Fatimah yang dirundung duka teramat dalam hanya menunggu kedatangan sang pemutus nikmat, malaikat maut. Ia telah diberi kabar gembira dari Nabi bahwa ia adalah orang yang pertama dari kalangan keluarga Nabi Muhammad yang akan menyusulnya.

Dalam satu riwayat dikisahkan dari ‘Aisyah dia berkata, “Suatu ketika para istri Rasulullah SAW, sedang berkumpul tanpa ada seorang pun dari mereka yang tidak hadir saat itu. Tak lama kemudian, datanglah Fatimah dengan berjalan kaki yang cara jalannya persis dengan cara jalannya Rasulullah SAW. Ketika melihatnya, maka beliau pun menyambutnya dengan mengucapkan: “Selamat datang hai puteriku yang tercinta!”

Setelah itu beliau mempersilahkannya untuk duduk di sebelah kanan atau di sebelah kiri beliau. Lalu beliau bisikkan sesuatu kepadanya hingga ia (Fatimah) menangis tersedu-sedu. kemudian sekali lagi Rasulullah pun membisikkan sesuatu kepadanya hingga ia tersenyum gembira. Lalu saya (Aisyah) bertanya kepada Fatimah, “Ya Fatimah, Apa yang membuat kamu menangis?” Fatimah menjawab; “Sungguh saya tidak ingin menyebarkan rahasia yang telah dibisikkan Rasulullah kepada saya.” Aisyah berkata, ‘aku tidak pernah melihat kebahagian yang lebih dekat dengan kesedihan seperti hari ini. Lalu Aku (Aisyah) bertanya kepadanya ketika dia menangis, “Apakah Rasulullah saw, mengistimewakanmu dari kami dengan ucapannya, hingga kamu menangis?” Aku bertanya terus tentang apa yang diucapkan Rasulullah kepadanya, namun dia tetap menjawab, “Aku tidak akan menyebarkan rahasia Rasulullah SAW.”
**********
Tugas Kerja 1. Hitung jumlah baris dalam daftar yang memuat kata "Aggravated". Jawab dengan angkanya saja.
**********
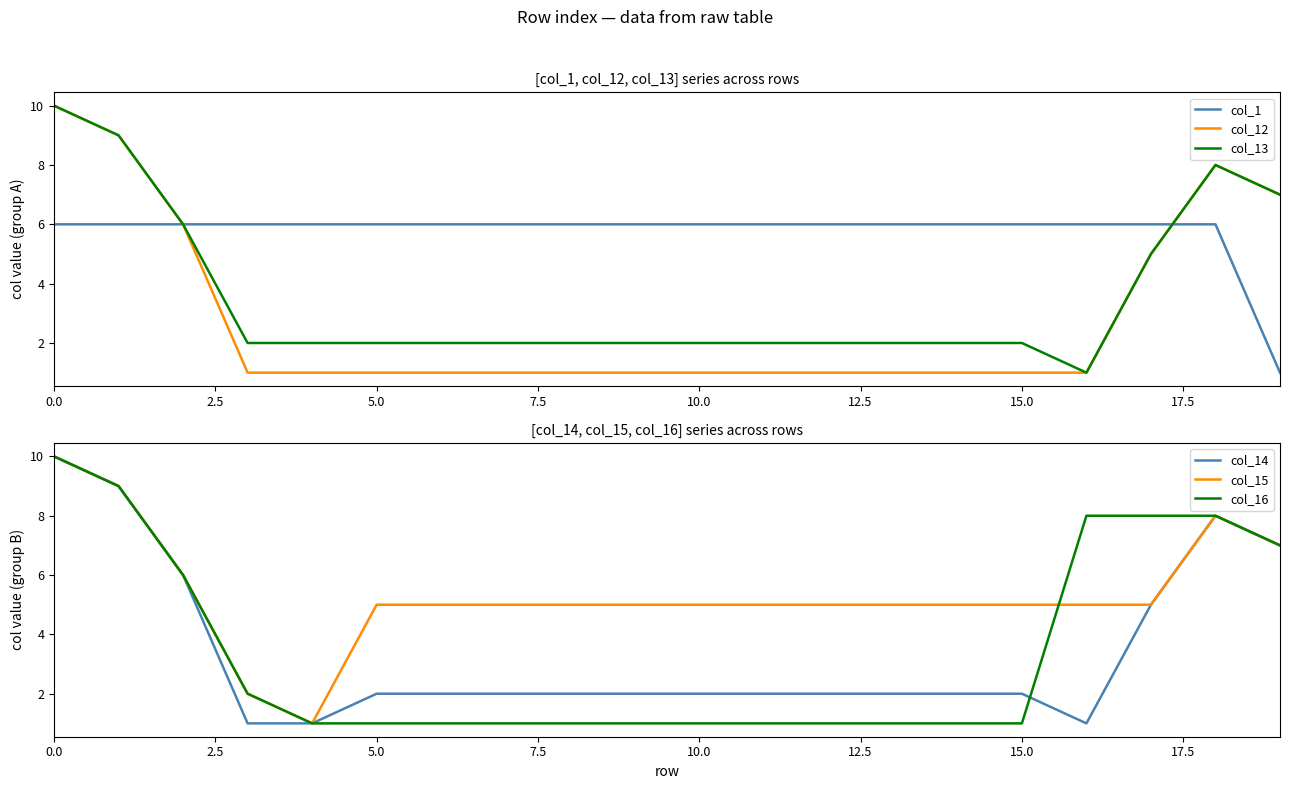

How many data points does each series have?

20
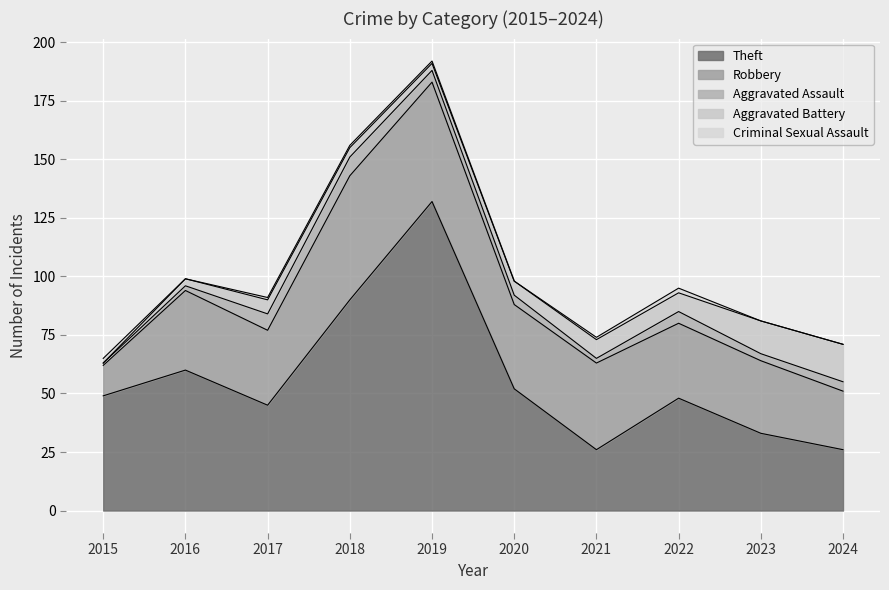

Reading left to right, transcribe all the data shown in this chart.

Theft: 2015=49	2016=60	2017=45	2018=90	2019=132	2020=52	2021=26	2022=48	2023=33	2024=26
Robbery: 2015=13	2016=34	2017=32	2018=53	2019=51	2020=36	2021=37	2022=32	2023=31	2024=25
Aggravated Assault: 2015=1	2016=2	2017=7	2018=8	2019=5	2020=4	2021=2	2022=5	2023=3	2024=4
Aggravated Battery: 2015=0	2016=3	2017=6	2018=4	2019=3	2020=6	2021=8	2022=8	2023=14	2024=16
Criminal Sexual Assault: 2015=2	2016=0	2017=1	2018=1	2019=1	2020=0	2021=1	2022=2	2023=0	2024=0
**********
Tugas Kerja 2. Terjemahkan kalimat dari kutipan tentang Fatimah ini ke dalam bahasa Inggris: "Lalu beliau bisikkan sesuatu kepadanya hingga ia (Fatimah) menangis tersedu-sedu."

Jawaban Latihan 1. 2

Jawaban Latihan 2. Then he whispered something to her until she (Fatimah) sobbed uncontrollably.